The Power of Taming Your Inner Critic
A lupus diagnosis is a life-altering event. It's common to experience a rollercoaster of emotions. Emotions like fear, anxiety, grief, and guilt can all come flooding in. These emotions, while valid, can be incredibly debilitating if left unchecked. Learning to combat these feelings has been a crucial step on my lupus journey. Essentially it has empowered me to take back control of my life beyond lupus. I have done this with specific action steps.

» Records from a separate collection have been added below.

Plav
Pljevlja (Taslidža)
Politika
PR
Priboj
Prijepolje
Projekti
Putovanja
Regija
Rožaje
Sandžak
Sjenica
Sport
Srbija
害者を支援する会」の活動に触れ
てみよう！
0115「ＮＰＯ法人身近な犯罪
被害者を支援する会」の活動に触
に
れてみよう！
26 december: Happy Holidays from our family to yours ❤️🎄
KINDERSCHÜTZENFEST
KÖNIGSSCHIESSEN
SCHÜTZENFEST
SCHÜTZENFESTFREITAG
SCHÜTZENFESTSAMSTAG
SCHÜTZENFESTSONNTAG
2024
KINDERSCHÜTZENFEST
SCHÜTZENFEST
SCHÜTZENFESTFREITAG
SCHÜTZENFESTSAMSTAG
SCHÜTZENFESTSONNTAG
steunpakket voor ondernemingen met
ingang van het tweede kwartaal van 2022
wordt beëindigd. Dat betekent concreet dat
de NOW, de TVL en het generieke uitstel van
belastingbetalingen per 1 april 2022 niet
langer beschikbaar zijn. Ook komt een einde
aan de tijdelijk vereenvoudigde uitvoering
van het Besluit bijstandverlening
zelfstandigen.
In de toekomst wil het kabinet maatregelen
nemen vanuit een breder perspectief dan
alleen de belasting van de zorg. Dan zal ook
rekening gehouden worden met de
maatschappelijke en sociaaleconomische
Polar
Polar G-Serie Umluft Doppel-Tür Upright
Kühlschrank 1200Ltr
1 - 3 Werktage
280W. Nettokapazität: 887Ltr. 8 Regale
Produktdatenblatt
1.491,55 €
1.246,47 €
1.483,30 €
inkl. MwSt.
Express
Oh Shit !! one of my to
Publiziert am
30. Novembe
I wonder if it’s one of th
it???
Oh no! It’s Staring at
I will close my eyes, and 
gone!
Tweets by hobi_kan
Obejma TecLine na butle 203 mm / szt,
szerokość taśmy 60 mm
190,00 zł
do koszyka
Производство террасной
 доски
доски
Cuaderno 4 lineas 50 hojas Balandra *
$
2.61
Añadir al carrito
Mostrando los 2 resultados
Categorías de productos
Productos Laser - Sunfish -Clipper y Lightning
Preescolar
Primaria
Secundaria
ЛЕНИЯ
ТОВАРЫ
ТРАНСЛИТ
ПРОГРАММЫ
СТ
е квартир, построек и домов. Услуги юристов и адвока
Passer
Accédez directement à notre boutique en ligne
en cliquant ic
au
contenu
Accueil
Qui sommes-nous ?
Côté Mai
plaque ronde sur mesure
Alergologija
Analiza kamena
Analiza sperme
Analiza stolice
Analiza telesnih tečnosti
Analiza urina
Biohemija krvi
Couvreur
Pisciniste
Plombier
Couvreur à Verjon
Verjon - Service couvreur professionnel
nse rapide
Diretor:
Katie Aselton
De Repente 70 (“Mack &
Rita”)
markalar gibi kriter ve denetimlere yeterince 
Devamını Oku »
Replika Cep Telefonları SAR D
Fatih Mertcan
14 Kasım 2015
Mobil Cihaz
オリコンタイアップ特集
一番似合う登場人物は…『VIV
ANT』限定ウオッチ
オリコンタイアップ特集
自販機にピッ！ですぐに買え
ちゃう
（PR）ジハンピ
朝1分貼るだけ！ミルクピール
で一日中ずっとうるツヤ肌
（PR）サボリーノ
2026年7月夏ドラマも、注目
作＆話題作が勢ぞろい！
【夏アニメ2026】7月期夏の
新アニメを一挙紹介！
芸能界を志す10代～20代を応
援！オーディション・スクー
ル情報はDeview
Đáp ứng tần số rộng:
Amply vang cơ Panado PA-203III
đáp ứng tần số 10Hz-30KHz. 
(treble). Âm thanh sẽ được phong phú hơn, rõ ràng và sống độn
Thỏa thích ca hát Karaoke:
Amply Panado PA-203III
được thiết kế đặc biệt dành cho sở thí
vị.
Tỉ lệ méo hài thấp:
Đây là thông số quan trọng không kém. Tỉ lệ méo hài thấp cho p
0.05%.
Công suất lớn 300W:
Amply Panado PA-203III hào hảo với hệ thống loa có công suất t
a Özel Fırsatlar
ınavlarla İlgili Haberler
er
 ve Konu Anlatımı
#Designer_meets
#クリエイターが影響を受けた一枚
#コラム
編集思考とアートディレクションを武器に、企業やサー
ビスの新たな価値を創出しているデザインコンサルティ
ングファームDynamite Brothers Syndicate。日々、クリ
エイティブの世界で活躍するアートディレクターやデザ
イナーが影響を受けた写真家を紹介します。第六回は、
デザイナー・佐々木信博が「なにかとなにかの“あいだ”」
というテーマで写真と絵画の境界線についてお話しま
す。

Understanding the grip of fear
Fear was the first emotion to take hold of me after my lupus diagnosis. I was afraid of the unknown. Afraid of what the future held. Fearful of how the disease was going to progress. I was even afraid about how it would impact my family. This fear manifested in various ways. That fear went from difficulty making decisions to social withdrawal.
Action step
I made it a point to educate myself about lupus. Reliable sources like the Lupus Foundation of America provided important information. I was able to learn about treatment options, potential complications, and ways to manage the disease. For me, knowledge is power, and understanding lupus lessened the fear of the unknown.
Taming the anxious monster
Anxiety was the second emotion to slap me in the face. I found myself constantly worrying about symptoms, doctor appointments, or flare-ups. This constant state of worry was mentally and physically draining.
Action step
I learned relaxation techniques. Mindfulness meditation, deep breathing exercises, and progressive muscle relaxation are always helpful in managing my anxiety. There are many guided meditations readily available online for anyone to try.
Grieving the life I knew
Lupus has forced me to confront limitations. In fact, being an athlete all my life there were limitations I did not anticipate. This led me to a deep sense of grief for the life I envisioned for myself. I still grieve my ability to participate in certain activities. Equally I longed for my old energy levels and even my sense of self. Whew, just writing that out has conjured up those feeling all over again.
Action Step
I had to learn to allow myself to grieve. Since, bottling up my emotions only made it worse, therapy became my saving grace. And starting my support group has helped with talking through feelings to others that understand. Journaling has also been a helpful outlet for processing my grief.
Letting go of guilt
Guilt was the third and final emotion for me on this lupus journey. I felt guilty about needing to rely on others. Then I felt guilty for canceling plans. Furthermore, I felt guilty for not being able to fulfill my usual obligations. This guilt oftentimes prevented me from seeking the help and support I needed. Sigh, I still battle with some guilt every now and again.
Action step
When I learned to practice self-compassion, it really made a difference. Moreover, I have to remind myself that lupus is a chronic illness. Furthermore, it's not my fault. Understanding that this is all new and that I am doing the best I can under the circumstances was key. It took letting go of the idea that I need to be everything to everyone. As a result, I realized that it is okay to ask for help. I also began to understand that it was okay not to be okay.
I’m not alone
For me, combatting fear, anxiety, grief, and guilt is an ongoing process. Above all, I know there will be good days and bad days. But by taking action steps to manage these emotions, I have found I’m able to take back control of my life and live well beyond lupus.
Here’s a gentle remember, not just for you but for me too. We are not alone on this journey. There are so many resources available to support you. including the Lupus Foundation of America, my lupus support group Lupus In Color, and mental health and counseling professionals. Altogether, with the right tools and support system, we can find the strength and resilience to live a fulfilling life despite this lupus diagnosis.